:: Work order ::
Quote every item below word for word, leaving out the pictures.

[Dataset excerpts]
◇ ◇ ◇ ◇ ◇ ◇ ◇
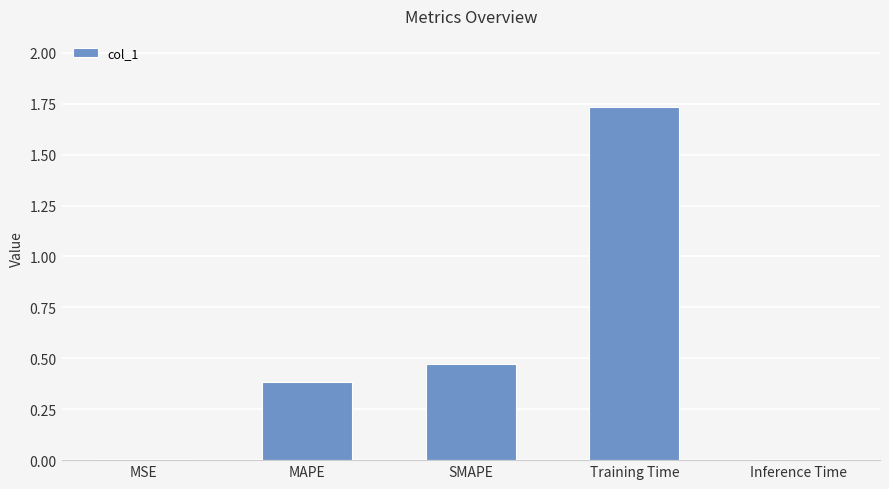

Which label corresponds to the largest value in the chart?

Training Time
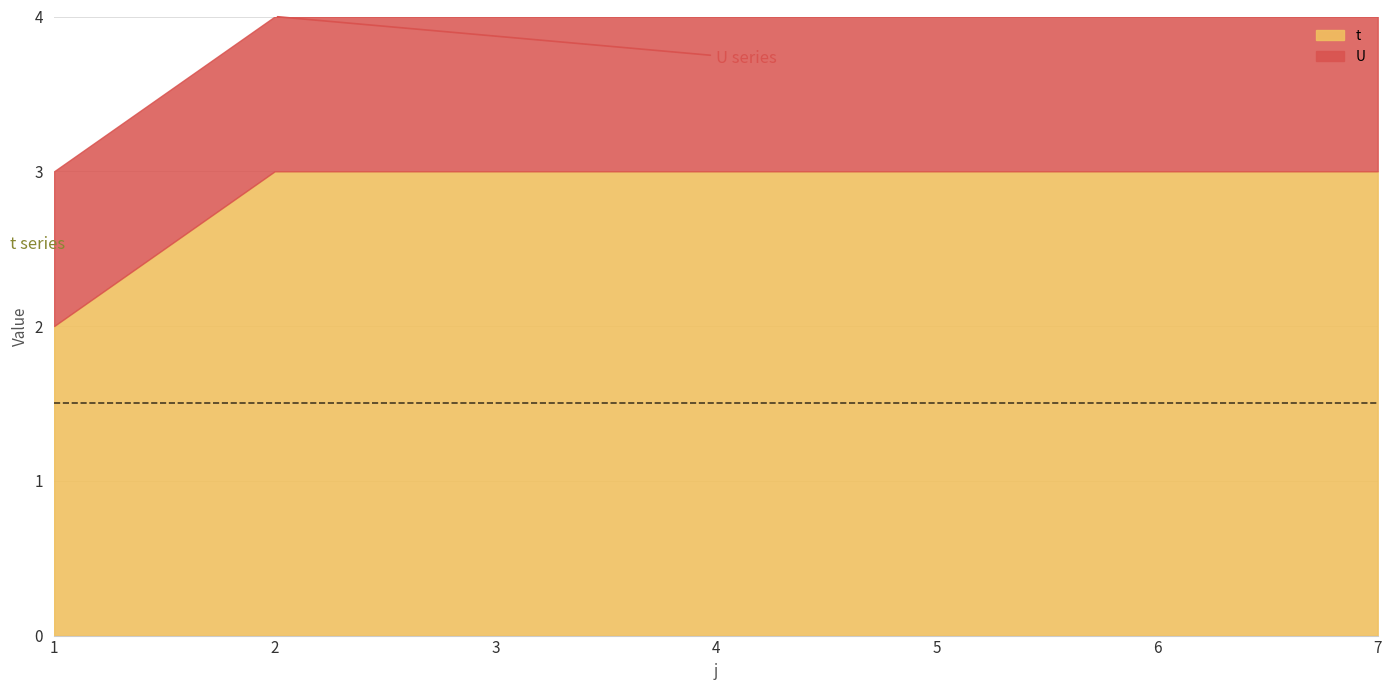

Reading left to right, transcribe all the data shown in this chart.

t: 2	3	3	3	3	3	3
U: 1	1	1	1	1	1	1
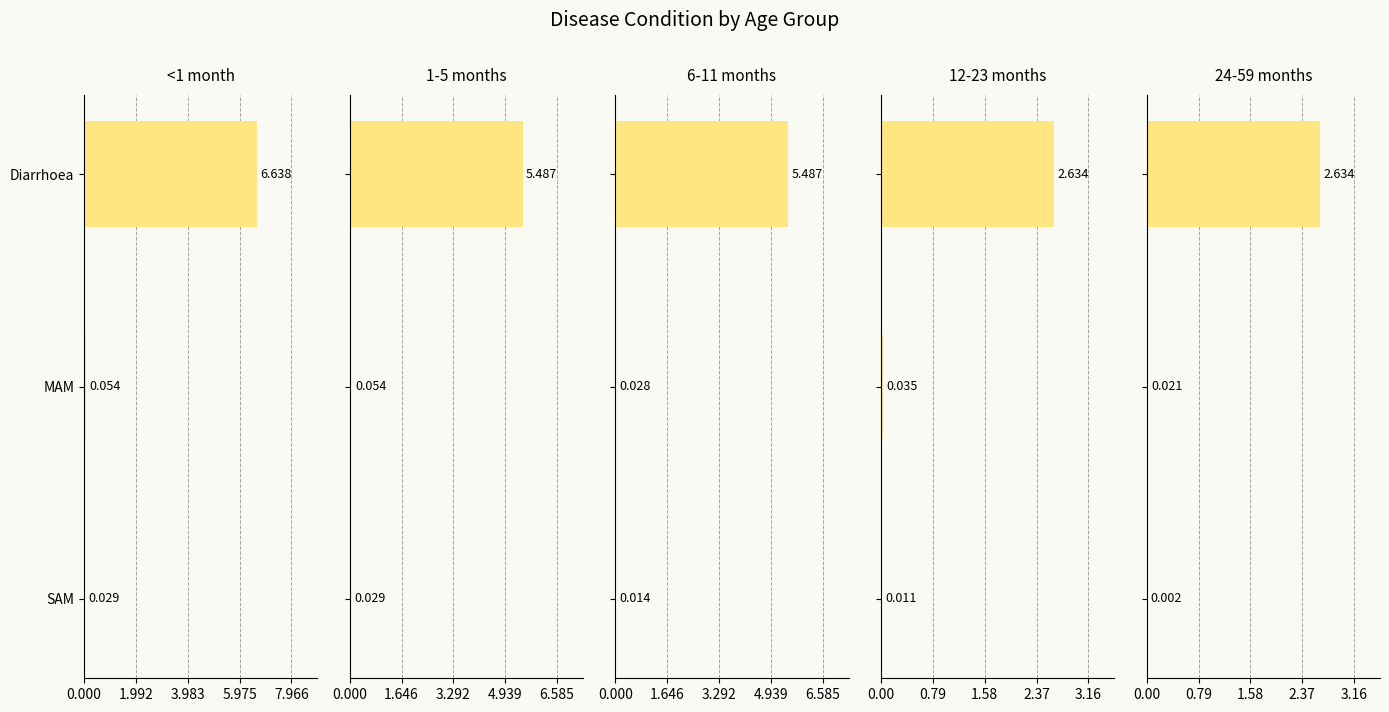

How many distinct data groups are displayed?

5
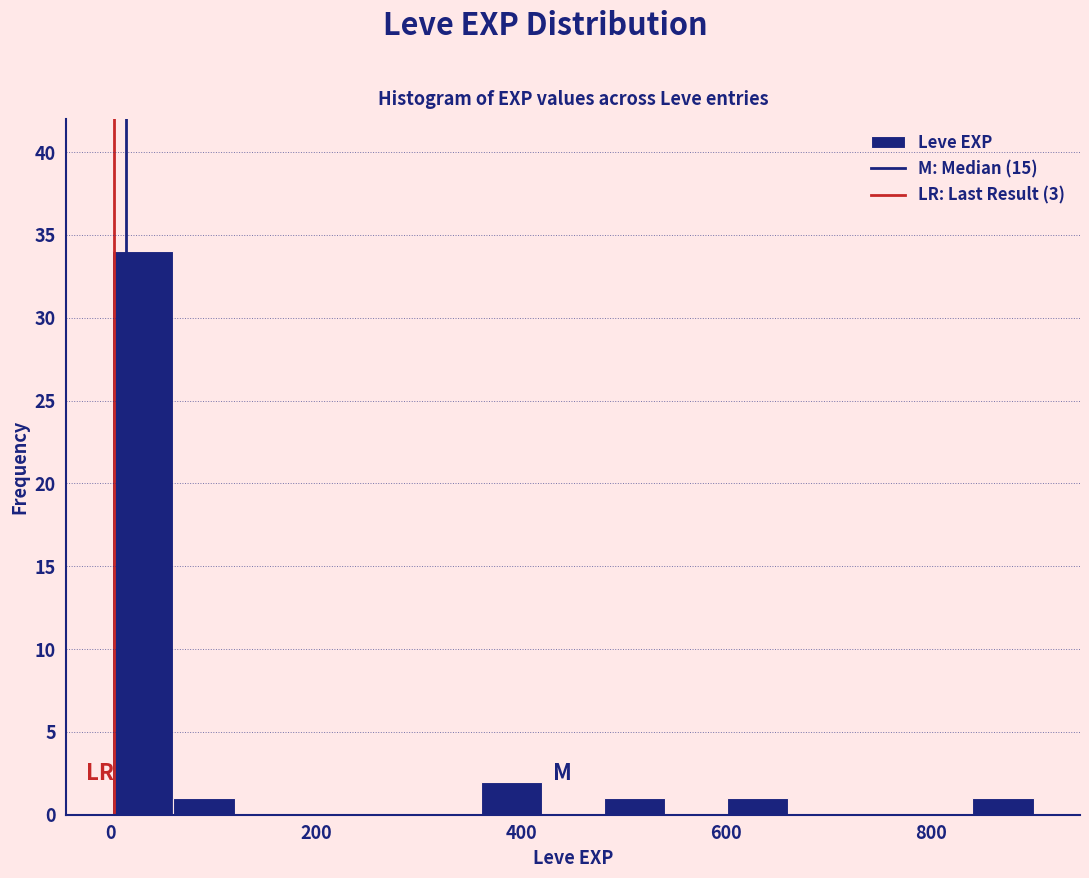

Around what value on the x-axis is the tallest bar? Give the approximate position of its centre, as read against the axis.

40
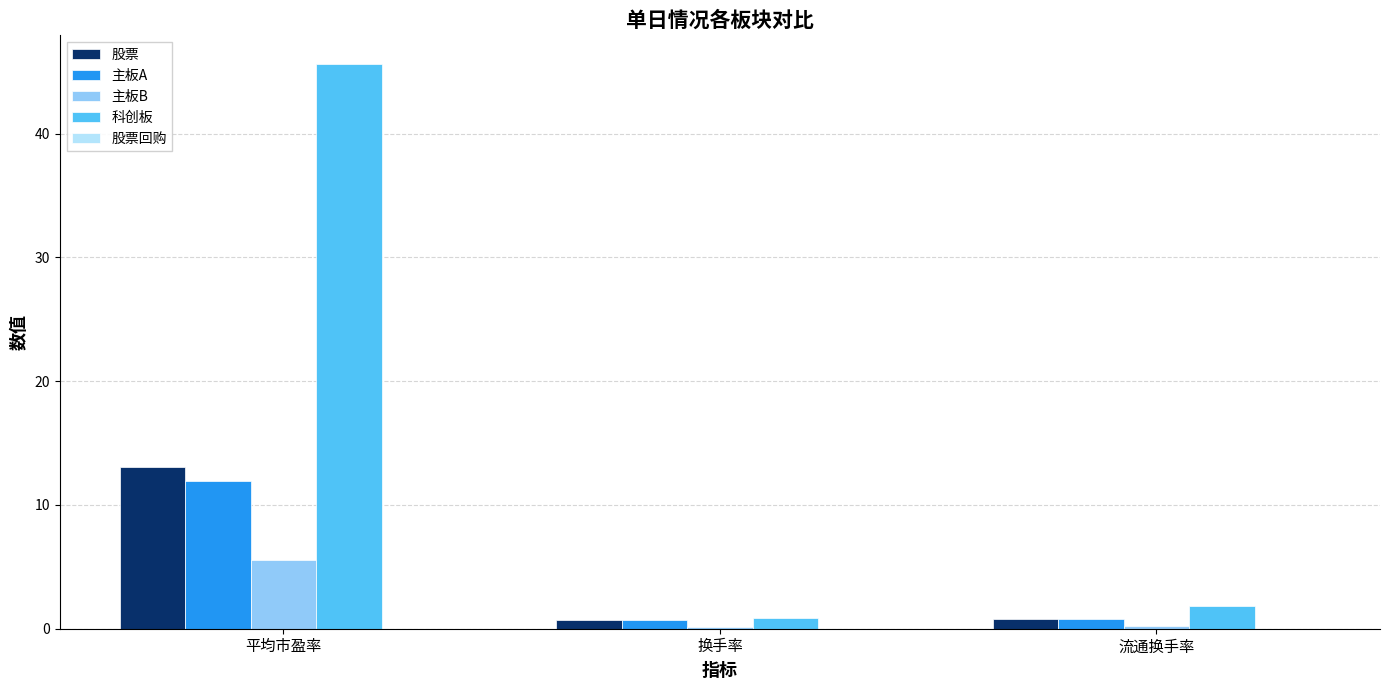

What is the difference between the maximum and minimum values in the 主板B series?

5.4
◇ ◇ ◇ ◇ ◇ ◇ ◇
:: Solution for this task ::
Which label corresponds to the largest value in the chart?

Training Time

Reading left to right, transcribe all the data shown in this chart.

t: 2	3	3	3	3	3	3
U: 1	1	1	1	1	1	1

How many distinct data groups are displayed?

5

Around what value on the x-axis is the tallest bar? Give the approximate position of its centre, as read against the axis.

40

What is the difference between the maximum and minimum values in the 主板B series?

5.4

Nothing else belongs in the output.